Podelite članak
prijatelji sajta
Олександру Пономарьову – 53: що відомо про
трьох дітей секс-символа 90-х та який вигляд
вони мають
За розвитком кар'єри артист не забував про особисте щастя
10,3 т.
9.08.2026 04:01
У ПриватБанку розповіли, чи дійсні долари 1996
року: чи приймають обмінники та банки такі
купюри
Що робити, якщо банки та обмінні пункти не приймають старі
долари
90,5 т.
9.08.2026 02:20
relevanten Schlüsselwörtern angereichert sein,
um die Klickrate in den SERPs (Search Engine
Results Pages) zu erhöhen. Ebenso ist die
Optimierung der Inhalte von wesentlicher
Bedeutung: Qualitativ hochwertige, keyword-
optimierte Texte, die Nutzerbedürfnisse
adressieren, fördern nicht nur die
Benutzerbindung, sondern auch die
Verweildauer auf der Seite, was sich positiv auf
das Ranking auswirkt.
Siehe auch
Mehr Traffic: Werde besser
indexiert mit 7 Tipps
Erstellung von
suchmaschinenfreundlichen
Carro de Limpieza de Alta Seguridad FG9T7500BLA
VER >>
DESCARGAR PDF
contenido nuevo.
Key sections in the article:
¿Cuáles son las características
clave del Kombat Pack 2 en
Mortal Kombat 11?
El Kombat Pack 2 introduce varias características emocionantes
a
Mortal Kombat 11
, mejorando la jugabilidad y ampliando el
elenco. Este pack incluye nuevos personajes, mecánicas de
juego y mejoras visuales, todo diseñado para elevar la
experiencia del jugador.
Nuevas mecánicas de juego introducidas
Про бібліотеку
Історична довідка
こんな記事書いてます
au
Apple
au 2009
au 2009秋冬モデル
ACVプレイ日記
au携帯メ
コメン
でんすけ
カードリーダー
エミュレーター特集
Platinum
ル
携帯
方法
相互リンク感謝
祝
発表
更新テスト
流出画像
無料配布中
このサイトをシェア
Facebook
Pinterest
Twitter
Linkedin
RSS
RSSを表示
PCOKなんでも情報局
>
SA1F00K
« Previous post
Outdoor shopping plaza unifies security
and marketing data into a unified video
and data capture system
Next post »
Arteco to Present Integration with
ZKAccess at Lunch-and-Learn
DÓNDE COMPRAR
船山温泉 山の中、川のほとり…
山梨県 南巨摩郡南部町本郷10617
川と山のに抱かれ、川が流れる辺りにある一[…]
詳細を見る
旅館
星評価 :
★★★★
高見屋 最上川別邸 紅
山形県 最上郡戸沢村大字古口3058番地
====
**Task goal:** Exactly reproduce the lines of the data above that run from the line containing "9.08.2026 02:20" through the final one.

**Written solution:**
9.08.2026 02:20
relevanten Schlüsselwörtern angereichert sein,
um die Klickrate in den SERPs (Search Engine
Results Pages) zu erhöhen. Ebenso ist die
Optimierung der Inhalte von wesentlicher
Bedeutung: Qualitativ hochwertige, keyword-
optimierte Texte, die Nutzerbedürfnisse
adressieren, fördern nicht nur die
Benutzerbindung, sondern auch die
Verweildauer auf der Seite, was sich positiv auf
das Ranking auswirkt.
Siehe auch
Mehr Traffic: Werde besser
indexiert mit 7 Tipps
Erstellung von
suchmaschinenfreundlichen
Carro de Limpieza de Alta Seguridad FG9T7500BLA
VER >>
DESCARGAR PDF
contenido nuevo.
Key sections in the article:
¿Cuáles son las características
clave del Kombat Pack 2 en
Mortal Kombat 11?
El Kombat Pack 2 introduce varias características emocionantes
a
Mortal Kombat 11
, mejorando la jugabilidad y ampliando el
elenco. Este pack incluye nuevos personajes, mecánicas de
juego y mejoras visuales, todo diseñado para elevar la
experiencia del jugador.
Nuevas mecánicas de juego introducidas
Про бібліотеку
Історична довідка
こんな記事書いてます
au
Apple
au 2009
au 2009秋冬モデル
ACVプレイ日記
au携帯メ
コメン
でんすけ
カードリーダー
エミュレーター特集
Platinum
ル
携帯
方法
相互リンク感謝
祝
発表
更新テスト
流出画像
無料配布中
このサイトをシェア
Facebook
Pinterest
Twitter
Linkedin
RSS
RSSを表示
PCOKなんでも情報局
>
SA1F00K
« Previous post
Outdoor shopping plaza unifies security
and marketing data into a unified video
and data capture system
Next post »
Arteco to Present Integration with
ZKAccess at Lunch-and-Learn
DÓNDE COMPRAR
船山温泉 山の中、川のほとり…
山梨県 南巨摩郡南部町本郷10617
川と山のに抱かれ、川が流れる辺りにある一[…]
詳細を見る
旅館
星評価 :
★★★★
高見屋 最上川別邸 紅
山形県 最上郡戸沢村大字古口3058番地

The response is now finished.